Sunday, 25 July 2010
If you didn't see it, the first episode of the new BBC1 series Sherlock is now available on BBC iPlayer. I rather expected this modern reworking of the Sherlock Holmes mythos to be good, given the writers behind it (Steven Moffat and Mark Gatiss), but it was well up to expectations.
Today's episode, A Study in Pink, was loosely based on Conan Doyle's A Study in Scarlet, in which Holmes and Watson (played by Benedict Cumberbatch and Martin Freeman) first meet. It managed to faithfully retain many aspects of the original - for example, London still has cabs, and Watson is still an Afghanistan veteran - while using up-to-the-minute phone and Internet technology, and modern perceptions of the characters. Holmes naturally has a website and Watson blogs: the personalities of both are shown as damaged, Watson with PTSD and Holmes described as "a high-functioning sociopath". It's not, however, plain grim but full of witty touches, such as when Holmes (updated to a modern non-smoking ethos) refers to "a three-patch problem". It was nicely filmed - Gatiss says in the Guardian feature that they tried to make modern London "just as exciting as a London full of fog and hackney carriages" - using presentational innovations such as on-screen text and graphics to show phone messages, Holmes's deductions on looking at a corpse, and the route of a chase; these didn't jar in the least. Moffat and Gatiss know their mythos intimately, finding interesting ways to spin some trivia (for instancem, Conan Doyle's inconsistent detail of where Watson was shot) and brought in some pleasant allusions to other works such as The Princess Bride and The Vanishing.

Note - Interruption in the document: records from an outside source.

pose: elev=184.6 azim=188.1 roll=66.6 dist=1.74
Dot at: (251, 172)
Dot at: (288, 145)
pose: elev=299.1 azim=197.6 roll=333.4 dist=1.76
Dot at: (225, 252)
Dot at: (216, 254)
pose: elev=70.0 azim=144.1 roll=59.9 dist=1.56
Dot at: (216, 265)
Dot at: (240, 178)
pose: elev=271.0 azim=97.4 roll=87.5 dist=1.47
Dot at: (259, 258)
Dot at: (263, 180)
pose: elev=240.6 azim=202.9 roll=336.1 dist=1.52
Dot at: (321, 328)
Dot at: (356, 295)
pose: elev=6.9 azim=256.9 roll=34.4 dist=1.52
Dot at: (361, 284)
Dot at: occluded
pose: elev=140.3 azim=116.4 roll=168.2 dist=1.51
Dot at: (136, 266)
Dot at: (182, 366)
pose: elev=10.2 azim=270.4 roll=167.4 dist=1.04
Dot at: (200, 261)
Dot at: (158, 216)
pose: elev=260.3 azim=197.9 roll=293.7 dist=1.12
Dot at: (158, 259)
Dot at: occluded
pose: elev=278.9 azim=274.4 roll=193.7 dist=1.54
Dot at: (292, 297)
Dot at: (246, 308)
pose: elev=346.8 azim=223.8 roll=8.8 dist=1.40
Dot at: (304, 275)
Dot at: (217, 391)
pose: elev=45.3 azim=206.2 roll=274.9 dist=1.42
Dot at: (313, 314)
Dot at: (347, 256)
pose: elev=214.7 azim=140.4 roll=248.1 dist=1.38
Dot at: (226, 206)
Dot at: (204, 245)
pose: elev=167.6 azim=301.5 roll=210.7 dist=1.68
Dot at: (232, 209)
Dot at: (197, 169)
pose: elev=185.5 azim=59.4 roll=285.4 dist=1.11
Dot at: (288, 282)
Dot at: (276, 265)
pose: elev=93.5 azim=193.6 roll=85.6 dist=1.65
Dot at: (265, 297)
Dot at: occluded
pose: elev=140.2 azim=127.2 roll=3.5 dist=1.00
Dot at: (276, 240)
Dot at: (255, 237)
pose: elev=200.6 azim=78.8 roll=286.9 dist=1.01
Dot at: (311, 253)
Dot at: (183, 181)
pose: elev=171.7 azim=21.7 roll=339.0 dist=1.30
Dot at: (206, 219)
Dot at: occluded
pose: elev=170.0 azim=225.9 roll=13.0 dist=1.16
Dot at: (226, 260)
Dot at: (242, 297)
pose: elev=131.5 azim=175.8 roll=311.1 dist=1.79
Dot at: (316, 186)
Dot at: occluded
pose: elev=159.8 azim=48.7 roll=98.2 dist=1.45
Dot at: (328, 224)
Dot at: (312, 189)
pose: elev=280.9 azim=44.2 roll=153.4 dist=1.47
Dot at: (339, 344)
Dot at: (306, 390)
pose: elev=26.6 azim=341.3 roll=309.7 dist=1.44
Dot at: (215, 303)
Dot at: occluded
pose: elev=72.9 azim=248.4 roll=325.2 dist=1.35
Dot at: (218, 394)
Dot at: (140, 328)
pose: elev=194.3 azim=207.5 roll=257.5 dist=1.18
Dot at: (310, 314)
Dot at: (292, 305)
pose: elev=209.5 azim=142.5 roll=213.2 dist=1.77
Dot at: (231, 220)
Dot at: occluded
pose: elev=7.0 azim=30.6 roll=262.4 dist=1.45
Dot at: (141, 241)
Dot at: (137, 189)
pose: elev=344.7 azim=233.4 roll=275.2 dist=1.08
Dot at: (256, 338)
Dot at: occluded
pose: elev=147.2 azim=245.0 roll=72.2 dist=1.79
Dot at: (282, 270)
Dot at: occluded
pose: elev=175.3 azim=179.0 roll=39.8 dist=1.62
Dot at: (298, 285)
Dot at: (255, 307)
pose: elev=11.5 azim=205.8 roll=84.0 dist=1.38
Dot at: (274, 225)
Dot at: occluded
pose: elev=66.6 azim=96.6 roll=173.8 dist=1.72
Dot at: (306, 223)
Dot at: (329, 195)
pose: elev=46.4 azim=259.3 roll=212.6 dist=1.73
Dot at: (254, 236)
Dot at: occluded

PS Further reading. See Wikipedia: A Study in Scarlet This is the kind of topic that Wikipedia does well. As I just said to Felix in the comments, I know A Study in Scarlet but have completely blanked the middle section with its excursion to Utah and its lurid Mormon plot (a point of controversy in its time).
This is also a good excuse to recommend again Neil Gaiman's rather excellent A Study in Emerald, in which an ex-soldier who has been injured in Afghanistan teams up with a brilliant detective to solve a murder.